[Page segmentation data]
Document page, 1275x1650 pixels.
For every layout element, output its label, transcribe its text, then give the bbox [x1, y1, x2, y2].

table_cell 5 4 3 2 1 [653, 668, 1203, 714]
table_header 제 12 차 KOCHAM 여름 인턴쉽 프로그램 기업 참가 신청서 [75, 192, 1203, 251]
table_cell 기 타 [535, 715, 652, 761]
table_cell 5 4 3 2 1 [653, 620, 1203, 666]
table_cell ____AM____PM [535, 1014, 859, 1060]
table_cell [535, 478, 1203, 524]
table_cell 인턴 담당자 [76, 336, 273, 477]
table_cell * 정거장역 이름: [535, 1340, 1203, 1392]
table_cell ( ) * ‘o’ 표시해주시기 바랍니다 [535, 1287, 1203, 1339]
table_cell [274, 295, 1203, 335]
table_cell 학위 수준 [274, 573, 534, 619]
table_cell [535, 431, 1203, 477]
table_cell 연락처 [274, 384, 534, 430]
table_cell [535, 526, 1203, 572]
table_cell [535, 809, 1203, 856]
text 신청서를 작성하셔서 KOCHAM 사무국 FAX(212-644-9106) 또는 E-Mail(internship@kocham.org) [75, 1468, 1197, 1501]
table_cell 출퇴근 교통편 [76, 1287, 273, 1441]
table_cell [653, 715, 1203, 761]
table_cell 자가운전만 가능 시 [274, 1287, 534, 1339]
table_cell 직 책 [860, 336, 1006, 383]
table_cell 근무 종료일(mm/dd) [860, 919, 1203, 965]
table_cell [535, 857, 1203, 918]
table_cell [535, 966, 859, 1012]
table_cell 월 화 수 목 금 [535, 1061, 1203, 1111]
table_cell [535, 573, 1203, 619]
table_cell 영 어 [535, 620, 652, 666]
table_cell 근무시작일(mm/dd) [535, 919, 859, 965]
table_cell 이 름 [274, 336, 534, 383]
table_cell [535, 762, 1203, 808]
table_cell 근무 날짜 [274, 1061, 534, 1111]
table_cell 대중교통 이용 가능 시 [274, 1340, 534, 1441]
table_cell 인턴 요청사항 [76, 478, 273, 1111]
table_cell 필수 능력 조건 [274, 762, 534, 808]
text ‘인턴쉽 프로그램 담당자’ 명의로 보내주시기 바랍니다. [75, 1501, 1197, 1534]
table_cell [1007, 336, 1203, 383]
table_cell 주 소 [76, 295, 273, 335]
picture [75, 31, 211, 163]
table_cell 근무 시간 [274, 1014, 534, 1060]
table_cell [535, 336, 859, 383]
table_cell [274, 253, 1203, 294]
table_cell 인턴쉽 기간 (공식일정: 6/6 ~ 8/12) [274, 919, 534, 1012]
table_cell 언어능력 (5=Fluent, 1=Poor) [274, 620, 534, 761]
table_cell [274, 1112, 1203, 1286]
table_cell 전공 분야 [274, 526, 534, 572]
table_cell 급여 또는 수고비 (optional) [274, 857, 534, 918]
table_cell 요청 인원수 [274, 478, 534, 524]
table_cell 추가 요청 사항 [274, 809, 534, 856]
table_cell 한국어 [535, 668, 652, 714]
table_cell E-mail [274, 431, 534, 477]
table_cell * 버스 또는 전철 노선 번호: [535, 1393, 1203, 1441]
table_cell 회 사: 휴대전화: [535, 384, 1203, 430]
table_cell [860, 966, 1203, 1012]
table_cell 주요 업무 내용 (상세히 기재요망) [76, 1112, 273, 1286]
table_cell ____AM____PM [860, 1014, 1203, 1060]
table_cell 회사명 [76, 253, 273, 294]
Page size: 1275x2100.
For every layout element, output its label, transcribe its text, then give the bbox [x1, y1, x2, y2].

§ Task directions:
From the first line to the last, retype the records exactly.

§ Your solution:
Document page, 1275x1650 pixels.
For every layout element, output its label, transcribe its text, then give the bbox [x1, y1, x2, y2].

table_cell 5 4 3 2 1 [653, 668, 1203, 714]
table_header 제 12 차 KOCHAM 여름 인턴쉽 프로그램 기업 참가 신청서 [75, 192, 1203, 251]
table_cell 기 타 [535, 715, 652, 761]
table_cell 5 4 3 2 1 [653, 620, 1203, 666]
table_cell ____AM____PM [535, 1014, 859, 1060]
table_cell [535, 478, 1203, 524]
table_cell 인턴 담당자 [76, 336, 273, 477]
table_cell * 정거장역 이름: [535, 1340, 1203, 1392]
table_cell ( ) * ‘o’ 표시해주시기 바랍니다 [535, 1287, 1203, 1339]
table_cell [274, 295, 1203, 335]
table_cell 학위 수준 [274, 573, 534, 619]
table_cell [535, 431, 1203, 477]
table_cell 연락처 [274, 384, 534, 430]
table_cell [535, 526, 1203, 572]
table_cell [535, 809, 1203, 856]
text 신청서를 작성하셔서 KOCHAM 사무국 FAX(212-644-9106) 또는 E-Mail(internship@kocham.org) [75, 1468, 1197, 1501]
table_cell 출퇴근 교통편 [76, 1287, 273, 1441]
table_cell [653, 715, 1203, 761]
table_cell 자가운전만 가능 시 [274, 1287, 534, 1339]
table_cell 직 책 [860, 336, 1006, 383]
table_cell 근무 종료일(mm/dd) [860, 919, 1203, 965]
table_cell [535, 857, 1203, 918]
table_cell [535, 966, 859, 1012]
table_cell 월 화 수 목 금 [535, 1061, 1203, 1111]
table_cell [535, 573, 1203, 619]
table_cell 영 어 [535, 620, 652, 666]
table_cell 근무시작일(mm/dd) [535, 919, 859, 965]
table_cell 이 름 [274, 336, 534, 383]
table_cell [535, 762, 1203, 808]
table_cell 근무 날짜 [274, 1061, 534, 1111]
table_cell 대중교통 이용 가능 시 [274, 1340, 534, 1441]
table_cell 인턴 요청사항 [76, 478, 273, 1111]
table_cell 필수 능력 조건 [274, 762, 534, 808]
text ‘인턴쉽 프로그램 담당자’ 명의로 보내주시기 바랍니다. [75, 1501, 1197, 1534]
table_cell [1007, 336, 1203, 383]
table_cell 주 소 [76, 295, 273, 335]
picture [75, 31, 211, 163]
table_cell 근무 시간 [274, 1014, 534, 1060]
table_cell [535, 336, 859, 383]
table_cell [274, 253, 1203, 294]
table_cell 인턴쉽 기간 (공식일정: 6/6 ~ 8/12) [274, 919, 534, 1012]
table_cell 언어능력 (5=Fluent, 1=Poor) [274, 620, 534, 761]
table_cell [274, 1112, 1203, 1286]
table_cell 전공 분야 [274, 526, 534, 572]
table_cell 급여 또는 수고비 (optional) [274, 857, 534, 918]
table_cell 요청 인원수 [274, 478, 534, 524]
table_cell 추가 요청 사항 [274, 809, 534, 856]
table_cell 한국어 [535, 668, 652, 714]
table_cell E-mail [274, 431, 534, 477]
table_cell * 버스 또는 전철 노선 번호: [535, 1393, 1203, 1441]
table_cell 회 사: 휴대전화: [535, 384, 1203, 430]
table_cell [860, 966, 1203, 1012]
table_cell 주요 업무 내용 (상세히 기재요망) [76, 1112, 273, 1286]
table_cell ____AM____PM [860, 1014, 1203, 1060]
table_cell 회사명 [76, 253, 273, 294]
Page size: 1275x2100.
For every layout element, output its label, transcribe its text, then give the bbox [x1, y1, x2, y2].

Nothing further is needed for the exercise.